55’inci gün – Mehviş Evin

  • Arşiv
  • |
  • Basın
  • |
  • 05 Kasım 2012
  • 05:39

Bugün açlık grevlerinin 55’inci günü... Bu süreçte Diyarbakır’a, bölgeye gitmeden ve insanlarla konuşmadan bu sorun hakkında fikir beyan edenleri gerçekten anlamıyorum! Zira siyasi görüşü ne olursa olsun, Diyarbakır’da hemen herkes açlık grevleri ve öne sürülen taleplere saygı gösteriyor.

Namık Durukan’la Diyarbakır’da geçirdiğimiz dört günde, çaycısından imamına, AKP’lisinden BDP’lisine, kiminle konuşursak konuşalım ortak üç tema öne çıktı:
1- Açlık grevlerinin talimatla yapılamayacağına, bireylerin kendi iradeleriyle yapıldığına dair inanç.

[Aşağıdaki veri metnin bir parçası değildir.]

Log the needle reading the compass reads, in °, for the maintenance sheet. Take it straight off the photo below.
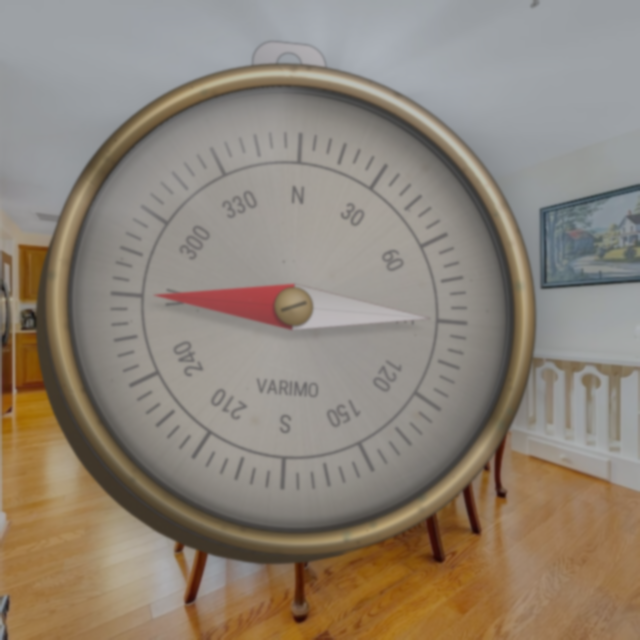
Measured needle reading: 270 °
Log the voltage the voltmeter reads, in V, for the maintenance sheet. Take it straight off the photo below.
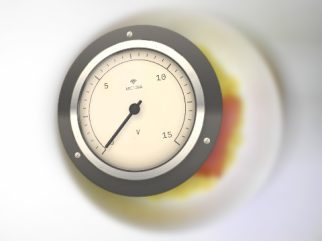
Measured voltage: 0 V
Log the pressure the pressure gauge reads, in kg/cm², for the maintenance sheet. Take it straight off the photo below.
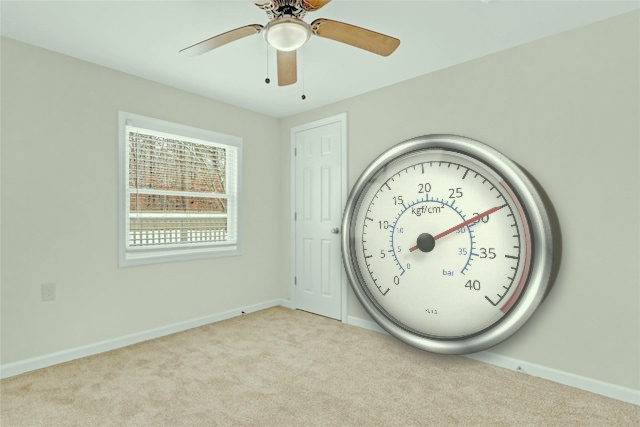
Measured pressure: 30 kg/cm²
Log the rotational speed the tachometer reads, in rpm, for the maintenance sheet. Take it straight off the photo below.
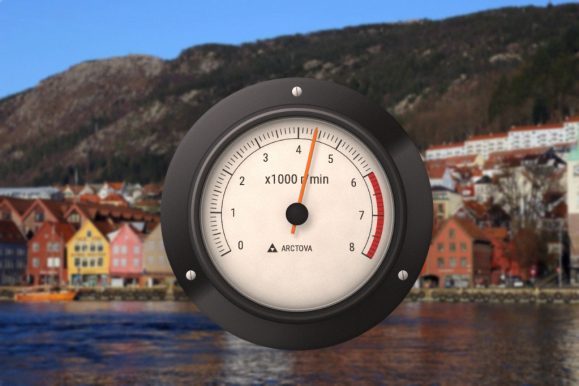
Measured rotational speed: 4400 rpm
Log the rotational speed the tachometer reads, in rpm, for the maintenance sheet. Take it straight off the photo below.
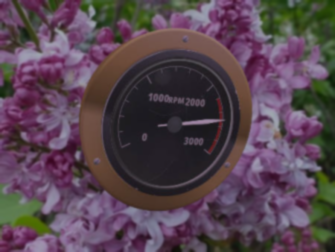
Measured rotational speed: 2500 rpm
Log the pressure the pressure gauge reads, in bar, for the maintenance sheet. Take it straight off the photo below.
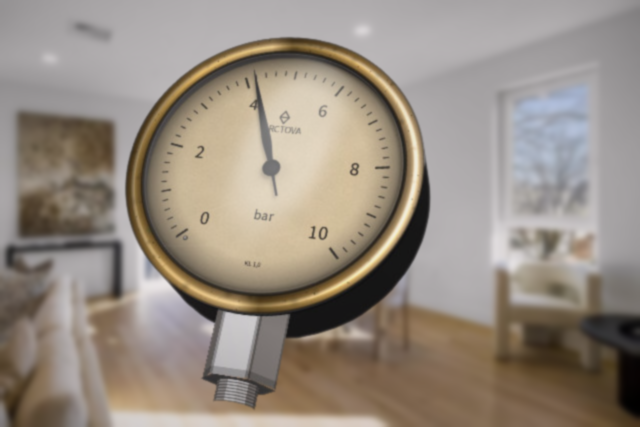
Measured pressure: 4.2 bar
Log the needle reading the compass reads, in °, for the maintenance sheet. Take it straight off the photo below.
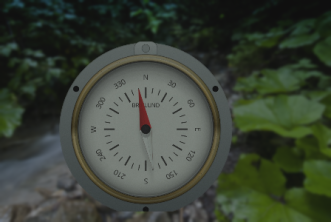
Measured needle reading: 350 °
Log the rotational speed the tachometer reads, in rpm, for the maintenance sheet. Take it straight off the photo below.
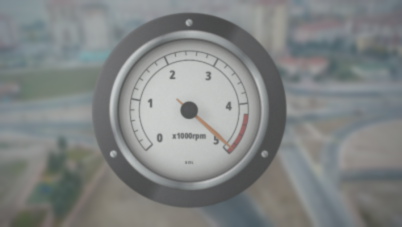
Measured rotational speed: 4900 rpm
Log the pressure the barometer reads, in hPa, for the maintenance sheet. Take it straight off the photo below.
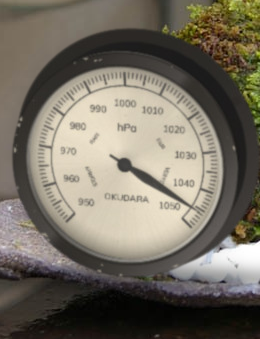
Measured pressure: 1045 hPa
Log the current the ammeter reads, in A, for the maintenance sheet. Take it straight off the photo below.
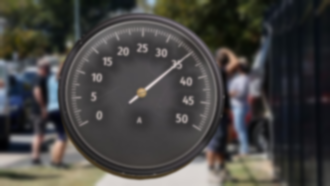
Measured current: 35 A
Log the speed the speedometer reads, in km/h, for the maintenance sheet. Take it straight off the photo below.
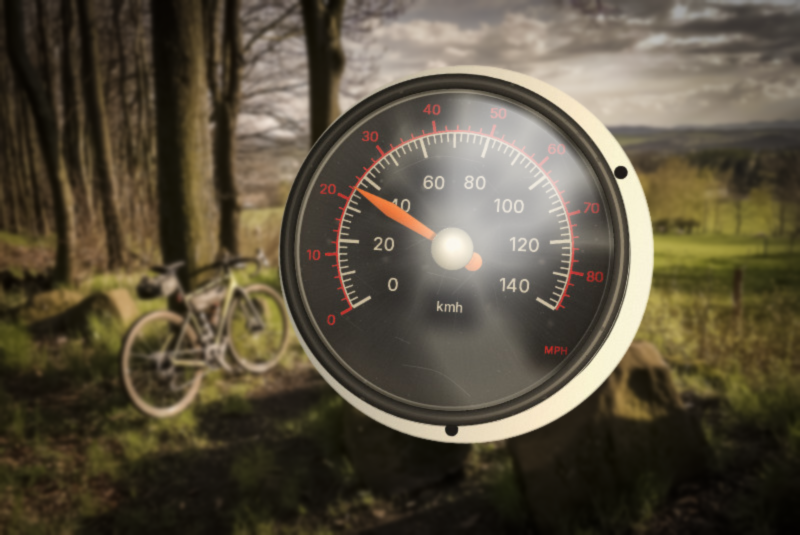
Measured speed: 36 km/h
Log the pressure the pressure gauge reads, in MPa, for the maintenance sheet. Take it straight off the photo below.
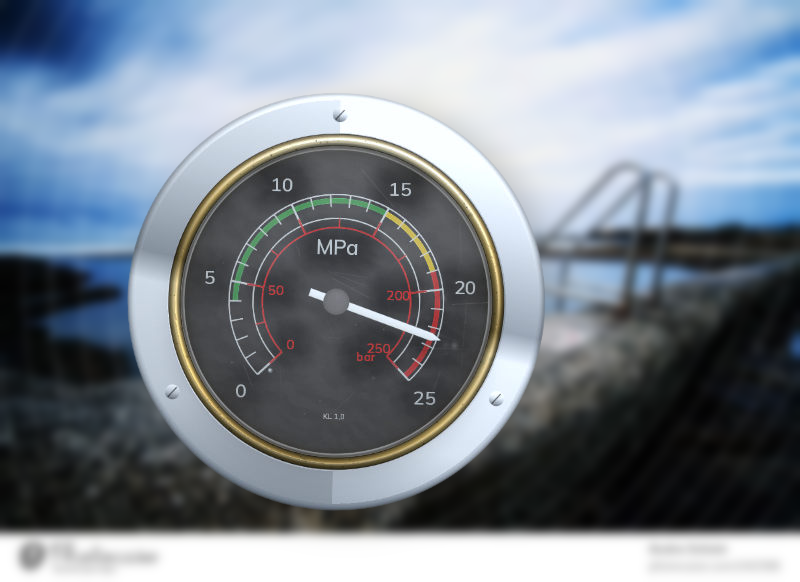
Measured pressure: 22.5 MPa
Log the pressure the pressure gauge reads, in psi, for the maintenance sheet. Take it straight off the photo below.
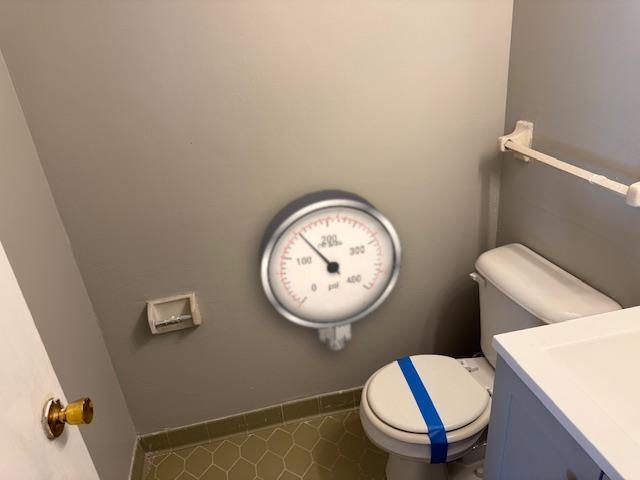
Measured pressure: 150 psi
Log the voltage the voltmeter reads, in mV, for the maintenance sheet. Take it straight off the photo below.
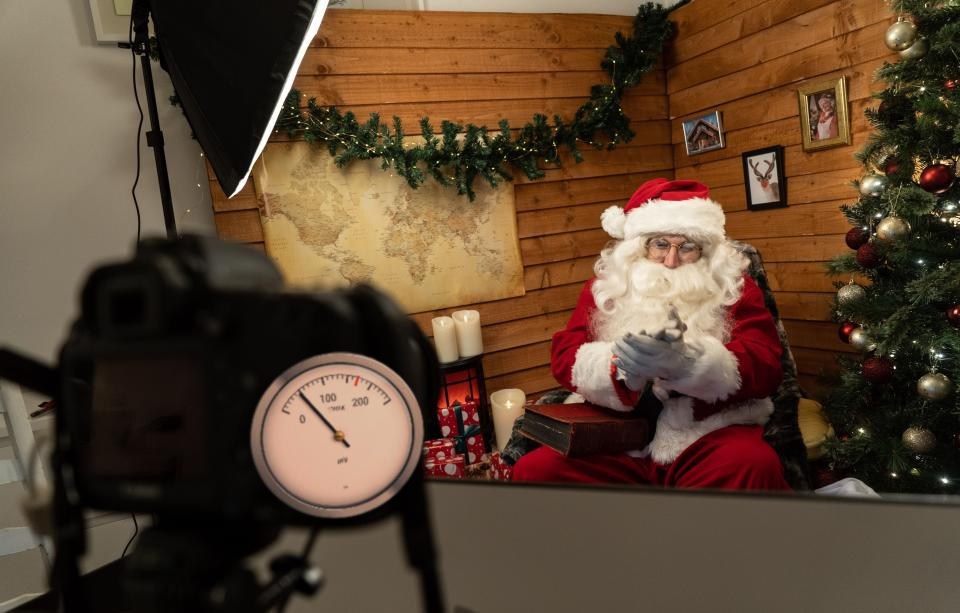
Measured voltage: 50 mV
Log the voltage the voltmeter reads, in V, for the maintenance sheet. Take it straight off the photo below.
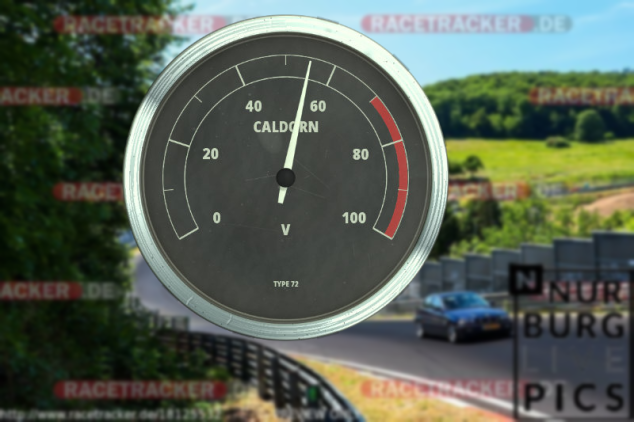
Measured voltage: 55 V
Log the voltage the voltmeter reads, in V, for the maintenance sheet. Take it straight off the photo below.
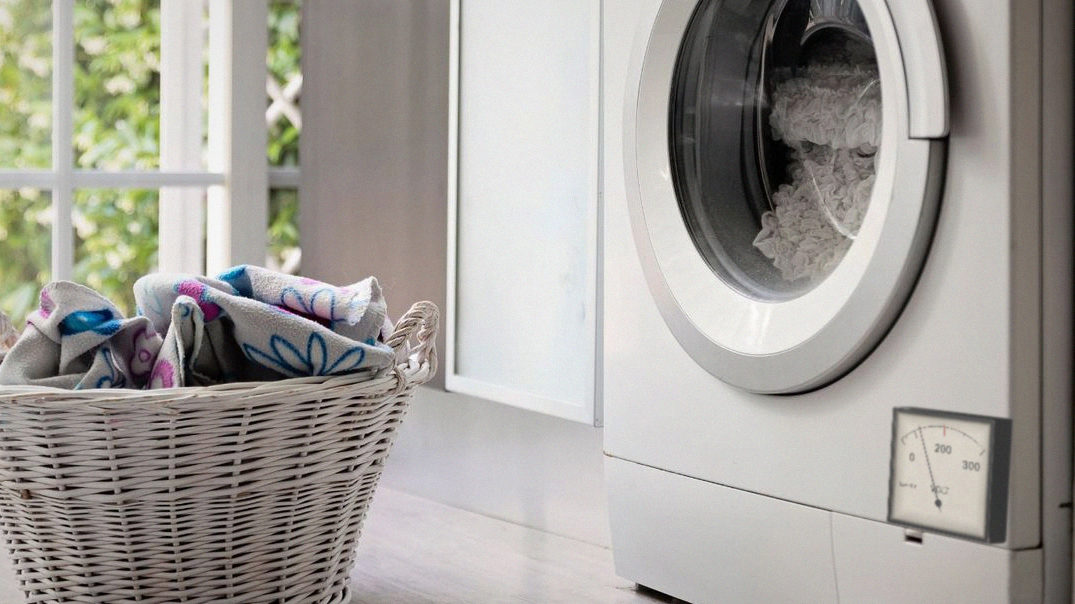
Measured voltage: 125 V
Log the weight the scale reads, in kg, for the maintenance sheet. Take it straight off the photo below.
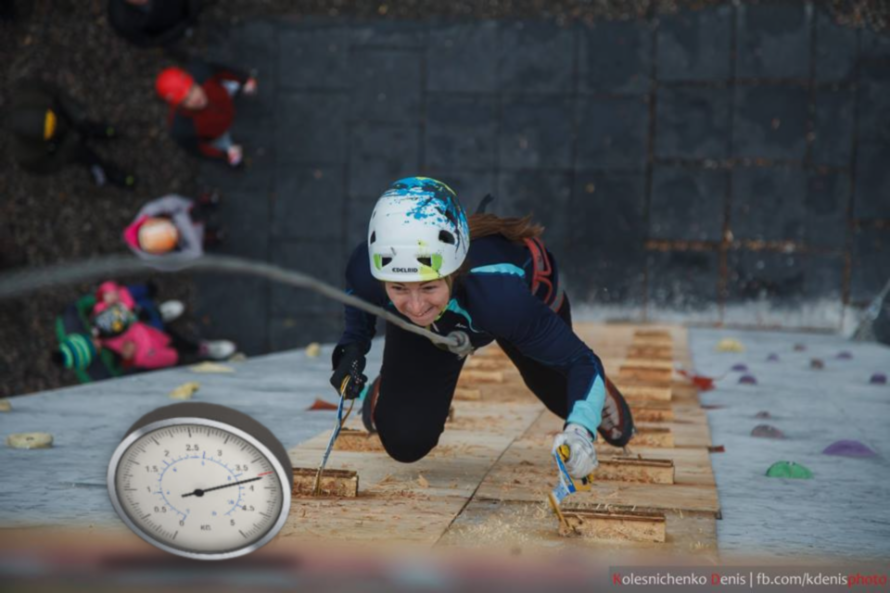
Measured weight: 3.75 kg
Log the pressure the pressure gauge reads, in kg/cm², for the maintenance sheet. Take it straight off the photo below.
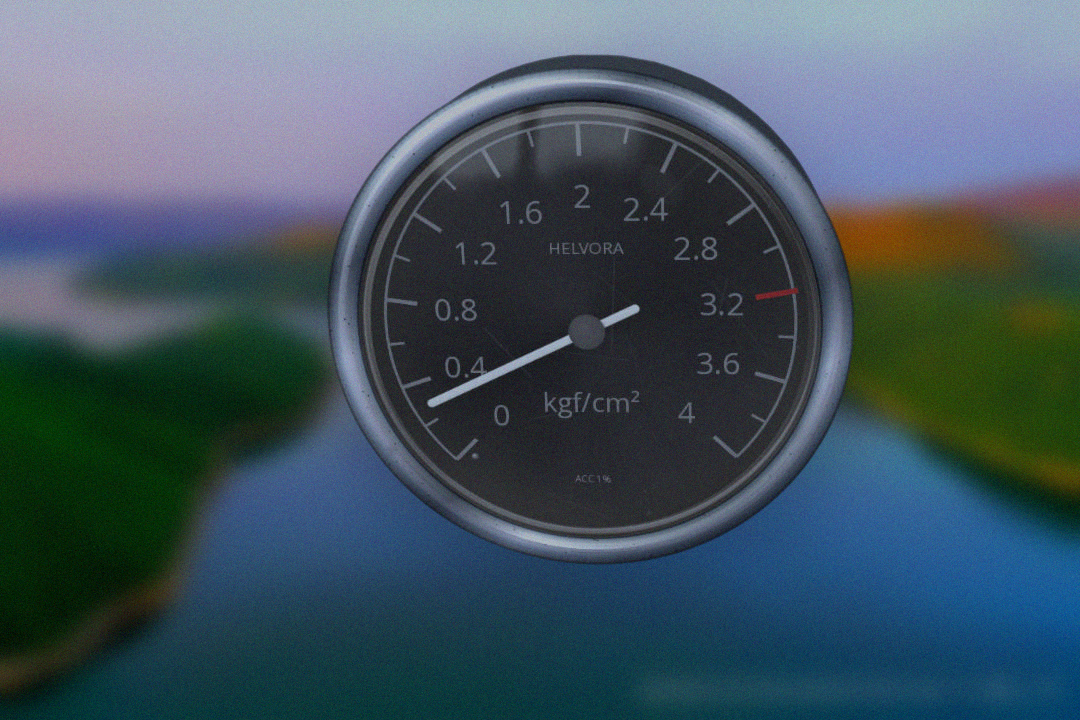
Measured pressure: 0.3 kg/cm²
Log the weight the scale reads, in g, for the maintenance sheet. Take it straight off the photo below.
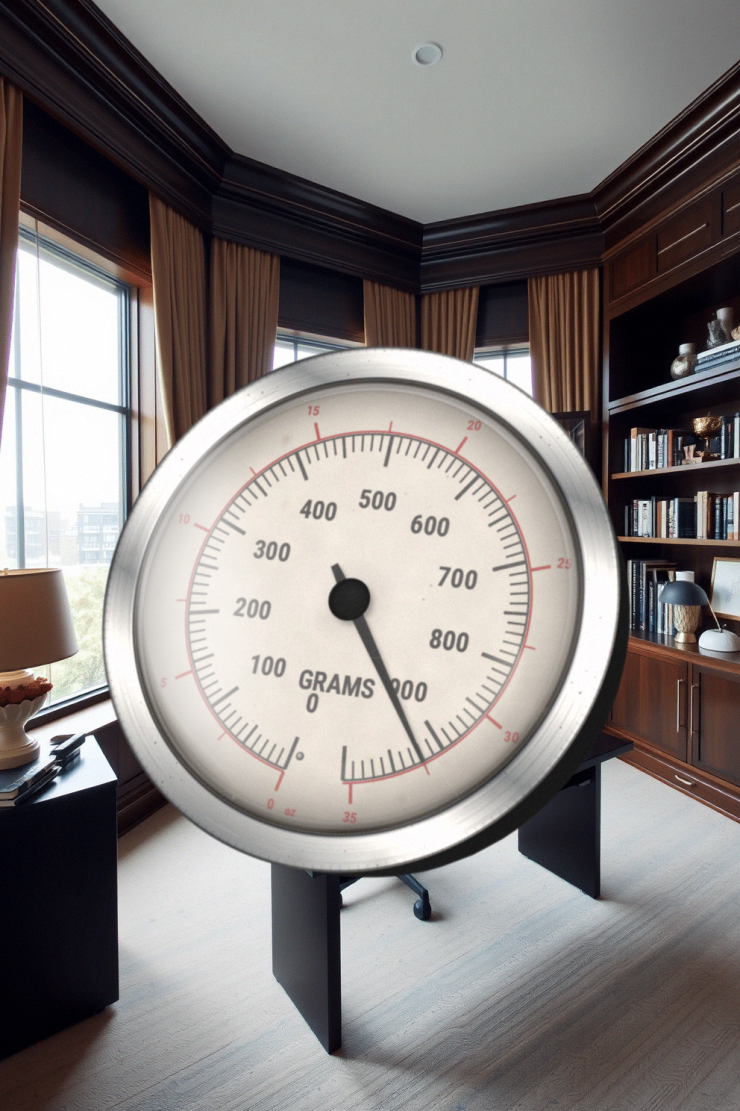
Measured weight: 920 g
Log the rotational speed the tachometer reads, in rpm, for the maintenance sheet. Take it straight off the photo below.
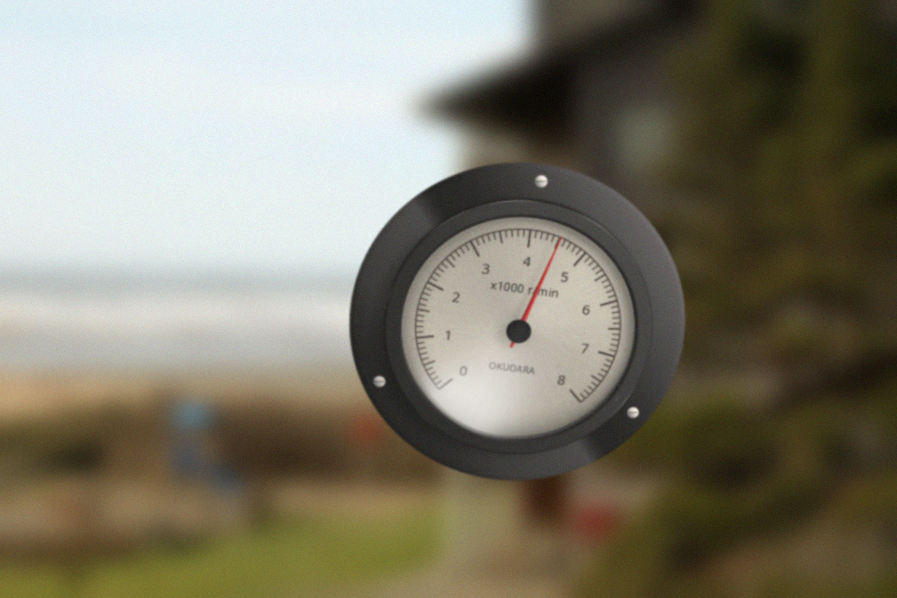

2- Taleplerin haklı, özellikle anadilde eğitimin tüm Kürtlerin talebi olduğu... Öcalan’a tecridin kaldırılmasının ise pek çok gerginliğe son verebileceği.

3- Cezaevinden bir cenaze çıkarsa, büyük karmaşanın yaşanacağı, insanların sokaklara döküleceği... En sık duyduğum tanım, “duygusal kopuş yaşanmasın”.

Halk buna hazır

Kürtlerin çoğu, izlenen politikaların ayrımcılığı ve şiddeti körüklediğini belirterek, “bölünme”yi kendilerinin değil Batı’da yaşayan Türklerin ve iktidarın gerçekten istediğini düşünmeye başlamış...

Şiddet ortamının sürdüğünü, yazın her gün onlarca gencin öldüğünü, sivillere yönelik eylemler sürdükçe “barış arzusu”nun kamuoyuna nasıl anlatılacağını sordum.

Genel olarak, atılacak adımların çok basit olduğunu, Oslo sürecinde kimsenin ayağa kalkmadığını, “Halk buna hazır değil” söyleminin de yalan olduğunu düşünüyorlar... Robovski (Uludere) katliamından sonra hükümetin aldığı tavrı kimse, ama hiç kimse kabullenemiyor, anlamıyor ve özür bekliyor.

Tek umudum vicdan sahipleri

Tutuklu ve hükümlü ailelerin dayanışması amacıyla 2000’de kurulan TUHAD-FED’in genç başkanı Zübeyde Teker’e soruyorum: “Derdinizi anlatmak için tüm meşru yolları denediniz mi?”

Şöyle cevaplıyor: “Evet, denedik. Hiçbirinden cevap gelmedi. Altı aydır cezaevlerinin önündeyiz, içerideki şartlara ve tecride dikkat çekmek için. Ama bunlar yansıtılmadı. Bakanlığa dilekçe verdik, soruşturma açıldı. Bu noktada hükümetten beklentimiz yok. Tek umudum, bu ülkede hâlâ vicdan sahibi insanların olması. Aydınlar, gençler, kadınlar... Bir arada  yaşamak icin seslerini yükseltebilirler. Halklar “dur” dediğinde hükümetler politikalarını gözden geçirebilir. Bu umut beni ayakta tutuyor. Bu umut,  belki cezaevlerinden cenazelerin çıkmasını engelleyecek.”
Bugün, açlık grevinin 55’inci günü... Meseleye siyasi bir dayatma değil, insani gözle bakıp çözüm bulmak her şeyden önemli ve her şeyin üstünde.

Aksi takdirde yaşanacak zararı, acıyı ve kopmayı telafi etmek, her zamankinden zor olacak...

Kim muhatap alınacak?

Zübeyde Teker, açlık grevleriyle ilgili bilgi verdi:

* Açlık grevinde olanların büyük çoğunluğu KCK’dan tutuklu, yani siyasi tutuklular. Uzun yıllardır cezaevinde olanlar var.

* Açıkçası, adalet mekanizması intikamcı bir mekanizmaya dönüştü. Kürt ve Kürt kimliği üzerinde kim bir şey söylüyorsa, cezalandırılıyor. Bir yıldır yaptığım bütün basın açıklamalarına dava açıldı.

* Aslında grevler şubatta başladı. O dönem Öcalan müdahale etti, doğru bulmadığını söyledi, sonlandı. Eylülde bu süreci kendi iradeleriyle başlattılar.

* Dışarıdan talimat söz konusu değil, ancak cezaevinde her birey örgütlüdür. Kararlarını ortak alıyorlar. 660 kişi devam ediyor.

* Gelsinler ovada siyaset yapsınlar dediler, şu anda ova siyasetinden binlerce kişi tutuklandı! BDP muhatap alınmıyor. Öcalan alınmıyor. Kim alınacak?